■ WHAT YOU NEED TO DO
Count the lines in the items below that contain the string "categories", matching case exactly. Reply with only the number.

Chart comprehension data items
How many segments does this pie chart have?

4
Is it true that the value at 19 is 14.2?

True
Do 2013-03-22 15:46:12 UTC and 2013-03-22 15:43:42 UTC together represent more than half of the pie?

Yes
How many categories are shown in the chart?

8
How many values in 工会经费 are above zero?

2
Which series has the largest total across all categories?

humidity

■ RESULT OF THIS EXERCISE
2